After an eternity of teasing investors with visions of the real-money gambling train pulling into the station with boxcars full of cash, struggling social game outfit Zynga finally launched its first online gambling offering in the spring (mere days after April Fool’s, in case anyone missed the subtext). Frankly, the jig should have been up when the UK-facing ZyngaPlus sites turned out to be little more than warmed over products with Zynga logos hurriedly stenciled overtop.

The next few months saw players turning away in droves, a Stalin-worthy purge of one-fifth of its workforce, studio closures, a new CEO and the loss of the Facebook social games crown to rivals King. Zynga finally came clean with July’s Q2 earnings report – its first with a real adult as CEO – admitting that it couldn’t sustain the real-money charade any longer. Ironically, the company’s share price has risen by a third ever since it stopped lying its creatively bankrupt ass off.

gary-loveman-caesars-emperorCAESARS’ ANNIS HORRIBLIS
Caesars Entertainment can look back at 2013 and note a few accomplishments, not the least of which is keeping PokerStars out of New Jersey (for the time being, at least). Like Zynga, Caesars has touted online gambling as the white knight that will vanquish the evil creditors currently laying siege to Gary Loveman’s (pictured at right) crumbling castle, meaning its 2013 launch in both New Jersey and Nevada should be cause for celebration. However, now that the hype is over, those online revenue figures better be significant, or else this emperor will be truly exposed as wearing no clothes.

Caesars also spun off its online operations into a separate public entity/escape pod to protect them from the parent company’s $24b debt load, but that means the parent firm won’t enjoy the full benefits of the new online revenue stream. Caesars also managed to kick its debt can a little further down the road, but Caesars’ losses through the first three quarters of 2013 amounted to just under $1.2b – on pace to match or beat last year’s $1.5b loss – and most observers are wondering how long the charade of sustainability can continue.

The need for quick cash infusions finally convinced Caesars to sell off its Macau golf course (at a significant loss) and the company’s Asian ambitions took another kick in the dumplings when South Korea rejected Caesars’ casino bid over concerns that the company wouldn’t survive long enough to complete the project. Needless to say, this type of public smackdown won’t help Caesars in the fierce competition for a Japanese casino.
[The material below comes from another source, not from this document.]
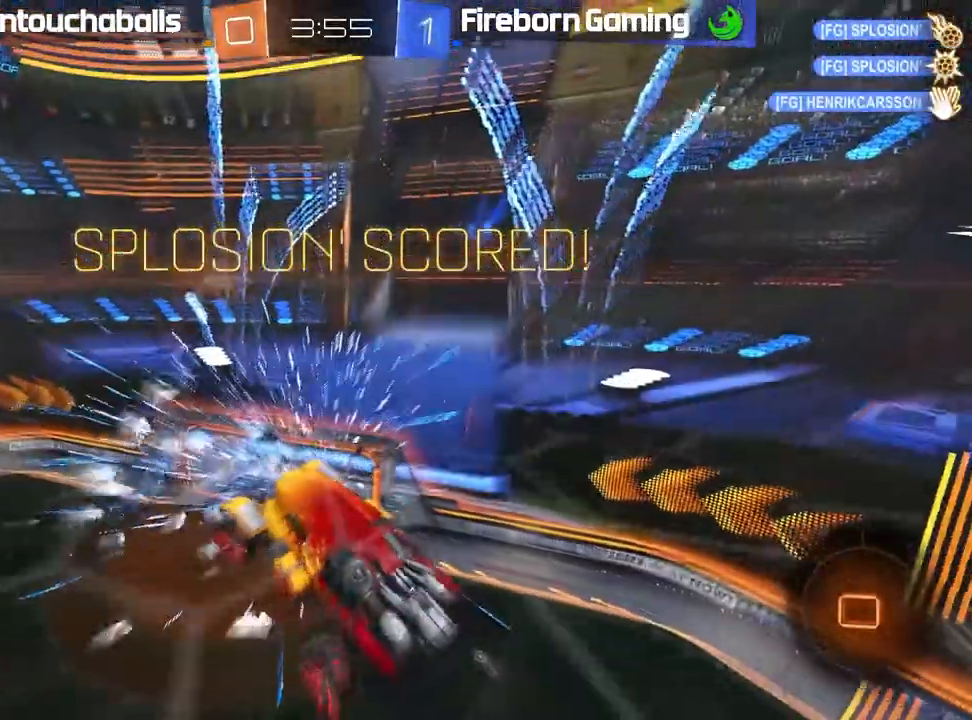
{"dt_ms": 500, "buttons": [], "left_stick": "center", "events": [[83, "left_stick", "center"]]}
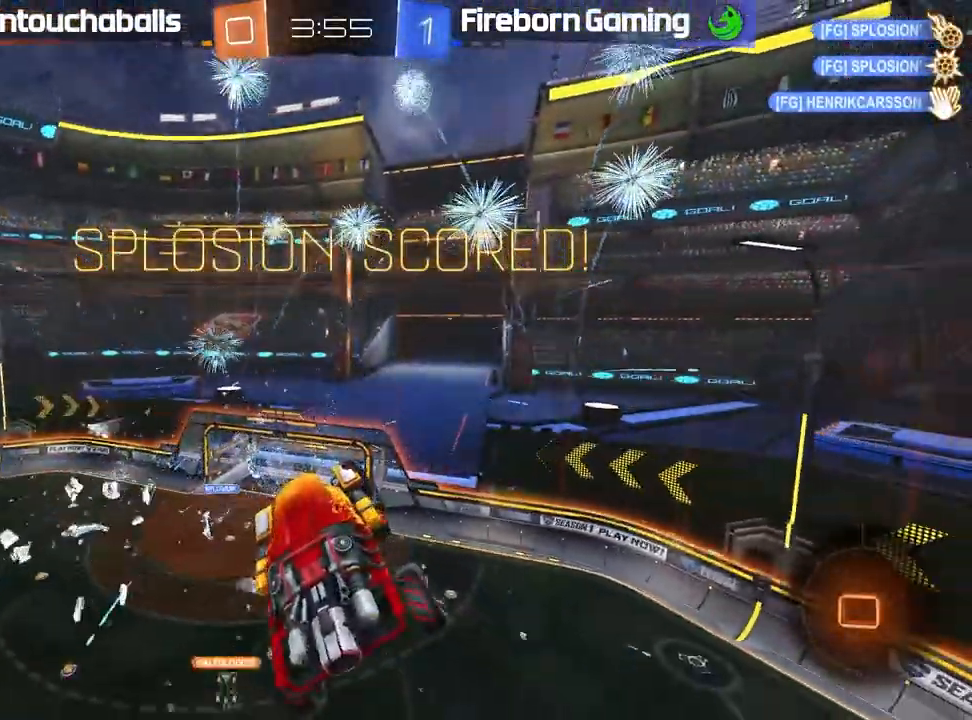
{"dt_ms": 500, "buttons": [], "left_stick": "center", "events": []}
Caesars took a similar black eye on the domestic front after Massachusetts tarnished them with the ‘unsuitable’ brush, although this declaration is now the subject of litigation.

Lock Poker enjoyed a couple years of easy pickings in the post-Black Friday US online poker landscape, but Jennifer Larson’s crazy train truly went off the rails in 2013. Already struggling to fend off mounting slow-pay/no-pay accusations from both players and other skins on the Revolution network, Lock simply stopped allowing withdrawals in April, a genius move that had Lock’s braintrust wondering why they hadn’t adopted this money-saving tactic earlier.

The ensuring brouhaha convinced Lock to close its dedicated forum on TwoPlusTwo, opting to open their own forum in which discouraging words are seldom heard. Lock then left Revolution for its own standalone site, starting a ‘he lied/she lied’ PR war with Revolution over whether Lock jumped or was pushed, as well as accusations that Lock had used player funds to purchase its new software platform. Regardless, the new site proved no more willing/able to pay players, leading payment processor Skrill to stop allowing deposits to Lock, a restriction Lock hilariously attempted to claim it had requested. Barring a miracle, that diamond in Lock’s logo should return to its original state as a lump of coal sometime early in 2014.